* **GIVEN RECORDS**:
────
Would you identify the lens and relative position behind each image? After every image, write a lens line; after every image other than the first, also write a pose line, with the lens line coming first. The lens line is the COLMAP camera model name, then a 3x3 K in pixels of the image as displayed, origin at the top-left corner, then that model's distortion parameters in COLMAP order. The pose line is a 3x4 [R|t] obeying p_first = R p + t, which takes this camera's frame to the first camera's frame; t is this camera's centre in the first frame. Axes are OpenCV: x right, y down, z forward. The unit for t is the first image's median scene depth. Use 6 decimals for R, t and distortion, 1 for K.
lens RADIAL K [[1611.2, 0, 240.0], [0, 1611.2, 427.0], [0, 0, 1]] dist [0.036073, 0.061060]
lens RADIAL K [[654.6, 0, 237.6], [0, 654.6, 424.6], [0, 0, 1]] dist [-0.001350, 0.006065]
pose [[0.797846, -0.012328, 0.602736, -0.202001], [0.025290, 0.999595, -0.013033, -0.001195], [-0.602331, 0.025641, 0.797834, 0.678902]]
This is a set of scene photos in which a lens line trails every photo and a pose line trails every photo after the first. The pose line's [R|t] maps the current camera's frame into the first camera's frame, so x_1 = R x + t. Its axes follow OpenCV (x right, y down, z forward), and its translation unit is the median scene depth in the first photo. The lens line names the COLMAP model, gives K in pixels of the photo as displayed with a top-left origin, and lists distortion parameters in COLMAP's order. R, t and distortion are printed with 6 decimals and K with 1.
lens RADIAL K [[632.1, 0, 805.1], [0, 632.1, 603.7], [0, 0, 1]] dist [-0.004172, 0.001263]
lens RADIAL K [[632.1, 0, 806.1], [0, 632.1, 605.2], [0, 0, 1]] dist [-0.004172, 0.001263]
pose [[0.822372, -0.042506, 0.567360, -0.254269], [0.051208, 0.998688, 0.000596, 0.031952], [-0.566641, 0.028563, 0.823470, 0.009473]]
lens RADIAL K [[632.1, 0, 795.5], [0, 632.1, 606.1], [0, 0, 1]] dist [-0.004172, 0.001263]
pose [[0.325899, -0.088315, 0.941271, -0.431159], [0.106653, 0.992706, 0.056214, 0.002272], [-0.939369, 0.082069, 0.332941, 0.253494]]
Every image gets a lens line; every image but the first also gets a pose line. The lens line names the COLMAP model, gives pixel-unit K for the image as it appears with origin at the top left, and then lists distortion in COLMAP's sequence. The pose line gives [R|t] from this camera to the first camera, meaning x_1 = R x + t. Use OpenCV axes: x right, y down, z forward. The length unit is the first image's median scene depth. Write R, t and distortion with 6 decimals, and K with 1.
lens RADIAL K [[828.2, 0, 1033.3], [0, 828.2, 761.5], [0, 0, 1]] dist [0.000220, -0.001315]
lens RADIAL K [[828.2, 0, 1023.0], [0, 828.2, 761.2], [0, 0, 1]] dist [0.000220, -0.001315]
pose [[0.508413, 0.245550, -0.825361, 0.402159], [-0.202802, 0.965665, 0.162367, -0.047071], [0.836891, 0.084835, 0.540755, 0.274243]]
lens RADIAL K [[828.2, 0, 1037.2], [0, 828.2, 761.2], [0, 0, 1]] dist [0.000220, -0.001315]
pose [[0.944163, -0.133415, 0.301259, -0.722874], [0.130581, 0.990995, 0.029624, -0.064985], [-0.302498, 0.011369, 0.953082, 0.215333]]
────
* **TASK INSTRUCTIONS**:
Please retype each entry above exactly as it is written.

* **SOLUTION BELOW**:
Would you identify the lens and relative position behind each image? After every image, write a lens line; after every image other than the first, also write a pose line, with the lens line coming first. The lens line is the COLMAP camera model name, then a 3x3 K in pixels of the image as displayed, origin at the top-left corner, then that model's distortion parameters in COLMAP order. The pose line is a 3x4 [R|t] obeying p_first = R p + t, which takes this camera's frame to the first camera's frame; t is this camera's centre in the first frame. Axes are OpenCV: x right, y down, z forward. The unit for t is the first image's median scene depth. Use 6 decimals for R, t and distortion, 1 for K.
lens RADIAL K [[1611.2, 0, 240.0], [0, 1611.2, 427.0], [0, 0, 1]] dist [0.036073, 0.061060]
lens RADIAL K [[654.6, 0, 237.6], [0, 654.6, 424.6], [0, 0, 1]] dist [-0.001350, 0.006065]
pose [[0.797846, -0.012328, 0.602736, -0.202001], [0.025290, 0.999595, -0.013033, -0.001195], [-0.602331, 0.025641, 0.797834, 0.678902]]
This is a set of scene photos in which a lens line trails every photo and a pose line trails every photo after the first. The pose line's [R|t] maps the current camera's frame into the first camera's frame, so x_1 = R x + t. Its axes follow OpenCV (x right, y down, z forward), and its translation unit is the median scene depth in the first photo. The lens line names the COLMAP model, gives K in pixels of the photo as displayed with a top-left origin, and lists distortion parameters in COLMAP's order. R, t and distortion are printed with 6 decimals and K with 1.
lens RADIAL K [[632.1, 0, 805.1], [0, 632.1, 603.7], [0, 0, 1]] dist [-0.004172, 0.001263]
lens RADIAL K [[632.1, 0, 806.1], [0, 632.1, 605.2], [0, 0, 1]] dist [-0.004172, 0.001263]
pose [[0.822372, -0.042506, 0.567360, -0.254269], [0.051208, 0.998688, 0.000596, 0.031952], [-0.566641, 0.028563, 0.823470, 0.009473]]
lens RADIAL K [[632.1, 0, 795.5], [0, 632.1, 606.1], [0, 0, 1]] dist [-0.004172, 0.001263]
pose [[0.325899, -0.088315, 0.941271, -0.431159], [0.106653, 0.992706, 0.056214, 0.002272], [-0.939369, 0.082069, 0.332941, 0.253494]]
Every image gets a lens line; every image but the first also gets a pose line. The lens line names the COLMAP model, gives pixel-unit K for the image as it appears with origin at the top left, and then lists distortion in COLMAP's sequence. The pose line gives [R|t] from this camera to the first camera, meaning x_1 = R x + t. Use OpenCV axes: x right, y down, z forward. The length unit is the first image's median scene depth. Write R, t and distortion with 6 decimals, and K with 1.
lens RADIAL K [[828.2, 0, 1033.3], [0, 828.2, 761.5], [0, 0, 1]] dist [0.000220, -0.001315]
lens RADIAL K [[828.2, 0, 1023.0], [0, 828.2, 761.2], [0, 0, 1]] dist [0.000220, -0.001315]
pose [[0.508413, 0.245550, -0.825361, 0.402159], [-0.202802, 0.965665, 0.162367, -0.047071], [0.836891, 0.084835, 0.540755, 0.274243]]
lens RADIAL K [[828.2, 0, 1037.2], [0, 828.2, 761.2], [0, 0, 1]] dist [0.000220, -0.001315]
pose [[0.944163, -0.133415, 0.301259, -0.722874], [0.130581, 0.990995, 0.029624, -0.064985], [-0.302498, 0.011369, 0.953082, 0.215333]]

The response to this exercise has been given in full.